Stored data:
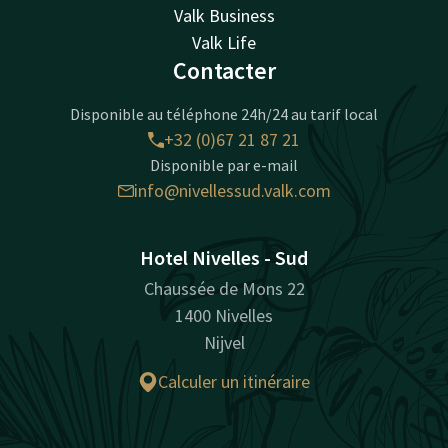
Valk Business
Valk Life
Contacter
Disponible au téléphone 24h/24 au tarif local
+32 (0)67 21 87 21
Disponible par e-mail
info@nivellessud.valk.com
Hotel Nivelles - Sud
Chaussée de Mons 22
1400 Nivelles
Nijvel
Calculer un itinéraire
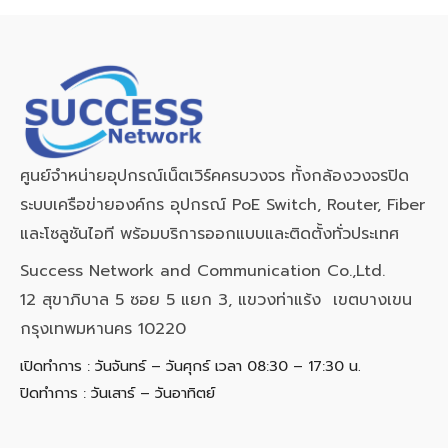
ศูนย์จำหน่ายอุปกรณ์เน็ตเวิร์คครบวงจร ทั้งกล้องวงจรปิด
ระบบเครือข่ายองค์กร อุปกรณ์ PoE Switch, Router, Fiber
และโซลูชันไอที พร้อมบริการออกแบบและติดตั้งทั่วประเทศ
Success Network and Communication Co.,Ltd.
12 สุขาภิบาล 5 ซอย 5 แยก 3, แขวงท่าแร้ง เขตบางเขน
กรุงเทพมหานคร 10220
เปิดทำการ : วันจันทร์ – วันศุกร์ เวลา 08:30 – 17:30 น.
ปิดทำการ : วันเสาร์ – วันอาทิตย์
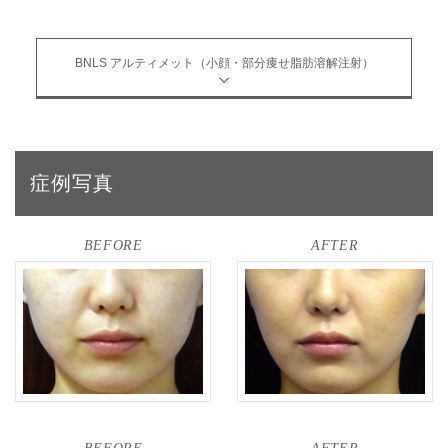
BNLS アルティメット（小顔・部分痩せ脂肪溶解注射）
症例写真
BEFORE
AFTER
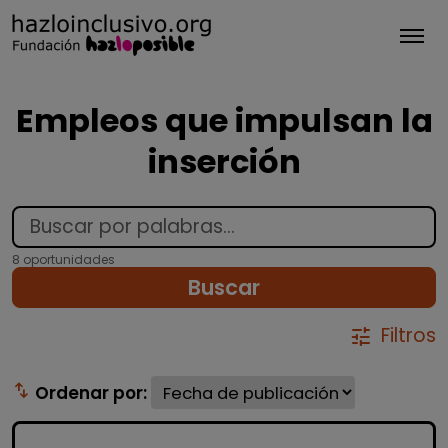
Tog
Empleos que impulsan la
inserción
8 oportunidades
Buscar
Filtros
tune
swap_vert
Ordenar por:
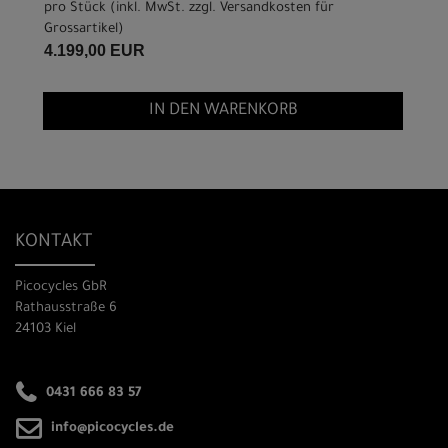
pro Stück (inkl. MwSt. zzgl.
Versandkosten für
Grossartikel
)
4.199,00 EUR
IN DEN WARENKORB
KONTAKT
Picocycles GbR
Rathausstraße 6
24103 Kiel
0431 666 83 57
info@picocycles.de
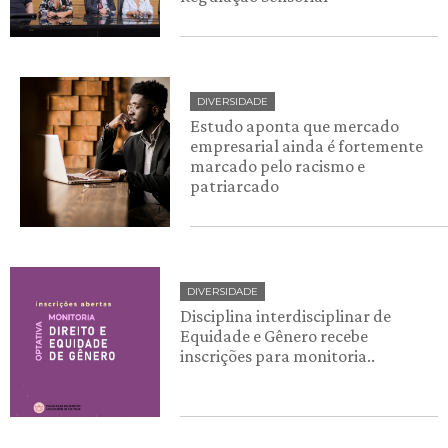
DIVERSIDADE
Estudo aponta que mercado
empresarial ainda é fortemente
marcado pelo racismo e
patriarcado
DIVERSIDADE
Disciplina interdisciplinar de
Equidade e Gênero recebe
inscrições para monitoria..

Exercise goal:
Repeat each line of the records exactly, dropping the pictures.

Result below:
Valk Business
Valk Life
Contacter
Disponible au téléphone 24h/24 au tarif local
+32 (0)67 21 87 21
Disponible par e-mail
info@nivellessud.valk.com
Hotel Nivelles - Sud
Chaussée de Mons 22
1400 Nivelles
Nijvel
Calculer un itinéraire
ศูนย์จำหน่ายอุปกรณ์เน็ตเวิร์คครบวงจร ทั้งกล้องวงจรปิด
ระบบเครือข่ายองค์กร อุปกรณ์ PoE Switch, Router, Fiber
และโซลูชันไอที พร้อมบริการออกแบบและติดตั้งทั่วประเทศ
Success Network and Communication Co.,Ltd.
12 สุขาภิบาล 5 ซอย 5 แยก 3, แขวงท่าแร้ง เขตบางเขน
กรุงเทพมหานคร 10220
เปิดทำการ : วันจันทร์ – วันศุกร์ เวลา 08:30 – 17:30 น.
ปิดทำการ : วันเสาร์ – วันอาทิตย์
BNLS アルティメット（小顔・部分痩せ脂肪溶解注射）
症例写真
BEFORE
AFTER
Tog
Empleos que impulsan la
inserción
8 oportunidades
Buscar
Filtros
tune
swap_vert
Ordenar por:
pro Stück (inkl. MwSt. zzgl.
Versandkosten für
Grossartikel
)
4.199,00 EUR
IN DEN WARENKORB
KONTAKT
Picocycles GbR
Rathausstraße 6
24103 Kiel
0431 666 83 57
info@picocycles.de
DIVERSIDADE
Estudo aponta que mercado
empresarial ainda é fortemente
marcado pelo racismo e
patriarcado
DIVERSIDADE
Disciplina interdisciplinar de
Equidade e Gênero recebe
inscrições para monitoria..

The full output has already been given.